Texto em estudo →
=-=-=-=-=

Apesar dos EUA encorajar o envolvimento de outros países nessa articulação, como é o caso da Coreia do Sul, do Vietnã e da Nova Zelândia, que participaram de discussões recentes sobre iniciativas de combate à COVID-19 com os membros do Quad, a Austrália e a Índia vinham demonstrando certa dúvida sobre os limites dessa oposição à Pequim, especialmente por medo de uma retaliação econômica. Entretanto, à medida que a China se mostra mais incisiva e disposta a correr mais riscos na área militar, a Austrália e a Índia expressam sua disposição em responderem à altura os avanços chineses, mesmo que isso implique em custos e perdas para a economia, fatos que já vêm ocorrendo. Se em 2007 o motivo de estagnação do grupo era resguardos em relação à China para que não houvesse prejuízo nas relações bilaterais, agora as respostas agressivas de Pequim têm funcionado como um combustível que motiva o fortalecimento dessa associação.

A Austrália, por sua vez, vem sofrendo ataques desde o início de 2020, quando solicitou uma investigação independente sobre a origem do novo coronavírus, que ainda não é evidente. Em resposta, A China impôs barreiras ao vinho, cevada e carne australianos, e tem interferido no âmbito político e acadêmico australianos. De acordo com Jeffrey Wilson, do Perth US-Asia Centre, "o verdadeiro jogo é criar divisões sociais que pressionem o governo a mudar a política externa em relação à China". Porém, essas ações podem ser um tiro pela culatra, visto que a China já enfrenta reações no sentido contrário do pretendido, dentre elas a do primeiro-ministro australiano Scott Morrison, que anunciou uma nova legislação australiana que "rasgaria" os acordos da Belt and Road Initiative com o estado de Victoria, que chegam a bilhões de dólares.

=-=-=-=-=

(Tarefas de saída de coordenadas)
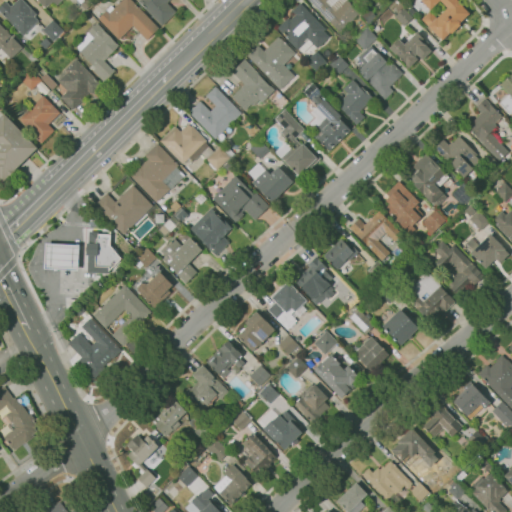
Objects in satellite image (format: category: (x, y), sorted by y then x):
building: (46, 2)
building: (48, 2)
building: (84, 3)
building: (157, 9)
building: (158, 9)
road: (502, 10)
building: (335, 11)
building: (346, 11)
road: (496, 11)
building: (18, 15)
building: (443, 15)
building: (401, 16)
building: (21, 17)
building: (445, 17)
building: (402, 18)
building: (126, 19)
building: (127, 19)
building: (301, 28)
building: (51, 29)
building: (302, 29)
building: (53, 30)
road: (209, 36)
road: (495, 36)
building: (363, 38)
building: (366, 38)
building: (7, 43)
building: (7, 45)
building: (96, 49)
building: (98, 49)
building: (409, 49)
building: (410, 49)
road: (511, 51)
building: (32, 57)
building: (272, 61)
building: (275, 61)
building: (316, 61)
building: (337, 63)
building: (339, 64)
building: (376, 70)
building: (378, 74)
building: (31, 79)
building: (30, 80)
building: (49, 80)
building: (77, 83)
building: (74, 84)
building: (248, 85)
building: (250, 85)
building: (507, 93)
building: (504, 94)
building: (352, 101)
building: (354, 101)
road: (107, 103)
building: (214, 112)
building: (215, 113)
building: (38, 117)
building: (39, 117)
building: (483, 118)
building: (326, 119)
building: (287, 125)
building: (327, 125)
building: (289, 126)
building: (487, 128)
building: (256, 136)
building: (11, 146)
building: (190, 146)
building: (192, 146)
building: (12, 147)
building: (260, 148)
building: (457, 154)
building: (458, 155)
road: (86, 156)
building: (298, 157)
building: (299, 159)
building: (227, 167)
building: (156, 173)
building: (157, 173)
building: (426, 179)
building: (428, 179)
building: (268, 180)
building: (272, 182)
building: (502, 191)
building: (504, 191)
building: (462, 194)
building: (200, 198)
building: (237, 199)
building: (239, 200)
building: (403, 205)
building: (402, 206)
building: (122, 208)
building: (124, 208)
building: (180, 213)
building: (431, 220)
building: (479, 220)
building: (433, 221)
building: (505, 223)
building: (168, 226)
building: (212, 230)
road: (6, 231)
building: (212, 231)
building: (375, 232)
building: (375, 233)
building: (484, 249)
building: (488, 251)
building: (100, 252)
building: (337, 253)
building: (419, 253)
building: (341, 254)
gas station: (60, 256)
building: (60, 256)
building: (60, 256)
building: (146, 256)
building: (179, 256)
building: (181, 257)
road: (256, 265)
building: (454, 265)
building: (457, 266)
building: (311, 277)
building: (313, 277)
building: (153, 287)
building: (154, 289)
building: (389, 293)
building: (353, 295)
building: (429, 295)
road: (14, 299)
building: (284, 304)
building: (287, 305)
building: (120, 307)
building: (79, 310)
building: (123, 313)
building: (361, 321)
building: (398, 326)
building: (400, 326)
road: (51, 330)
building: (253, 331)
building: (255, 331)
road: (3, 342)
building: (323, 342)
building: (325, 342)
building: (289, 344)
building: (91, 347)
building: (510, 348)
building: (510, 348)
building: (94, 350)
building: (369, 353)
building: (370, 353)
building: (224, 359)
building: (226, 359)
building: (296, 367)
building: (258, 374)
building: (260, 375)
building: (336, 375)
building: (333, 376)
building: (499, 378)
building: (499, 378)
building: (202, 388)
building: (204, 389)
building: (269, 393)
building: (470, 400)
building: (469, 401)
building: (312, 402)
road: (395, 402)
building: (311, 403)
building: (238, 404)
road: (403, 413)
building: (502, 413)
building: (503, 413)
building: (169, 417)
road: (99, 418)
building: (169, 418)
building: (13, 419)
building: (239, 419)
building: (241, 420)
building: (15, 421)
road: (71, 421)
building: (439, 421)
building: (441, 422)
building: (200, 427)
building: (282, 429)
building: (283, 429)
building: (476, 439)
building: (138, 446)
building: (411, 447)
building: (215, 448)
building: (216, 449)
building: (422, 451)
building: (256, 453)
building: (258, 453)
building: (141, 457)
road: (58, 462)
building: (487, 465)
building: (185, 475)
building: (187, 475)
building: (508, 475)
building: (509, 475)
road: (170, 477)
building: (386, 480)
building: (388, 480)
building: (230, 484)
building: (232, 484)
building: (419, 490)
building: (457, 490)
building: (417, 491)
building: (489, 492)
building: (488, 493)
building: (351, 498)
building: (352, 498)
building: (203, 501)
building: (204, 502)
building: (157, 505)
building: (159, 506)
building: (57, 508)
building: (57, 508)
road: (15, 510)
building: (170, 510)
building: (172, 510)
building: (325, 511)
building: (327, 511)
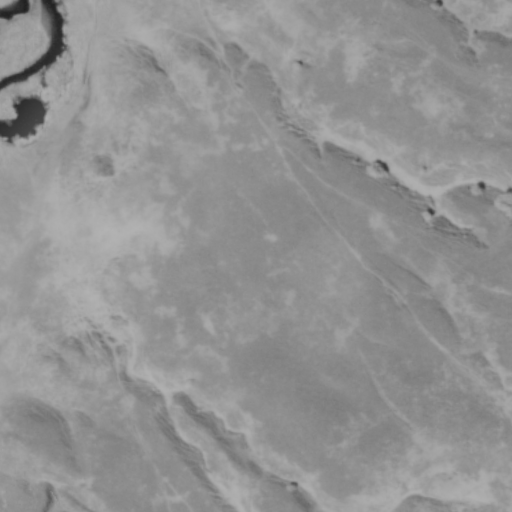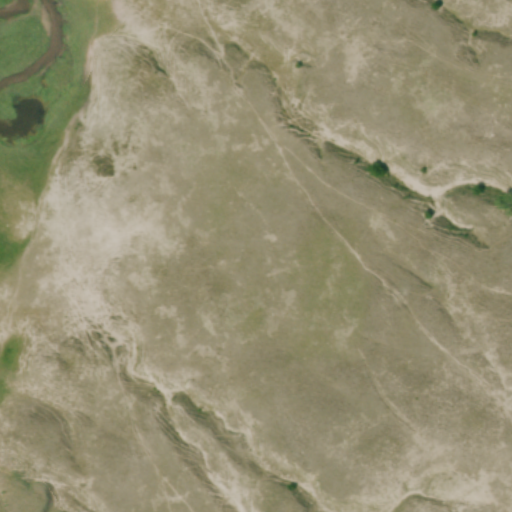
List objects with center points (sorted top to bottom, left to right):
river: (26, 67)
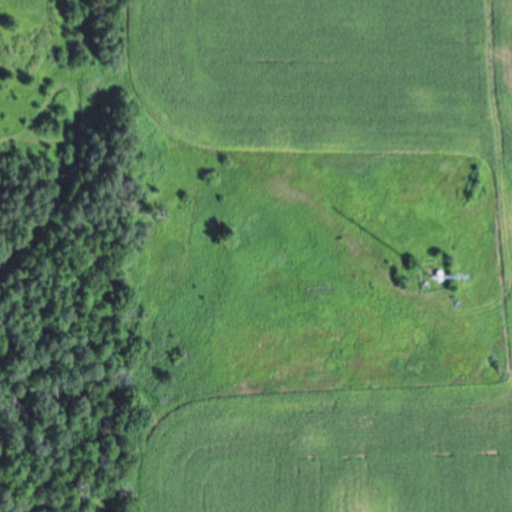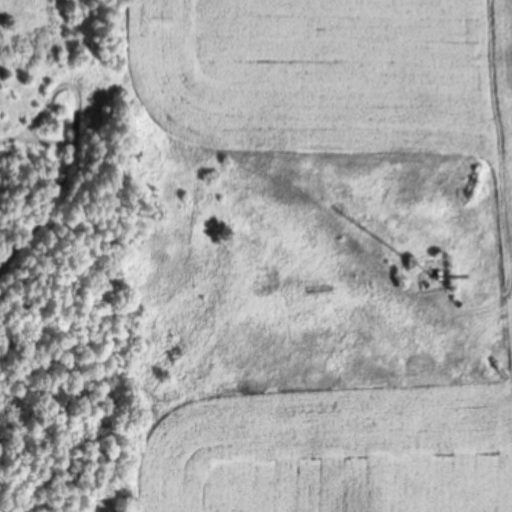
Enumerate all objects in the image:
crop: (321, 255)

=-=-=-=-=

Enunciado da tarefa →
De acordo com o texto sobre o Quad, por que as ações da China contra a Austrália podem ser "um tiro pela culatra"? Responda em uma a três frases. As entradas não desempenham papel algum nesta atividade.

Resposta do exercício →
Essas ações podem sair pela culatra porque a China já enfrenta reações no sentido contrário ao pretendido. Entre elas está a do primeiro-ministro australiano Scott Morrison, que anunciou uma nova legislação que "rasgaria" os acordos da Belt and Road Initiative com o estado de Victoria, que chegam a bilhões de dólares.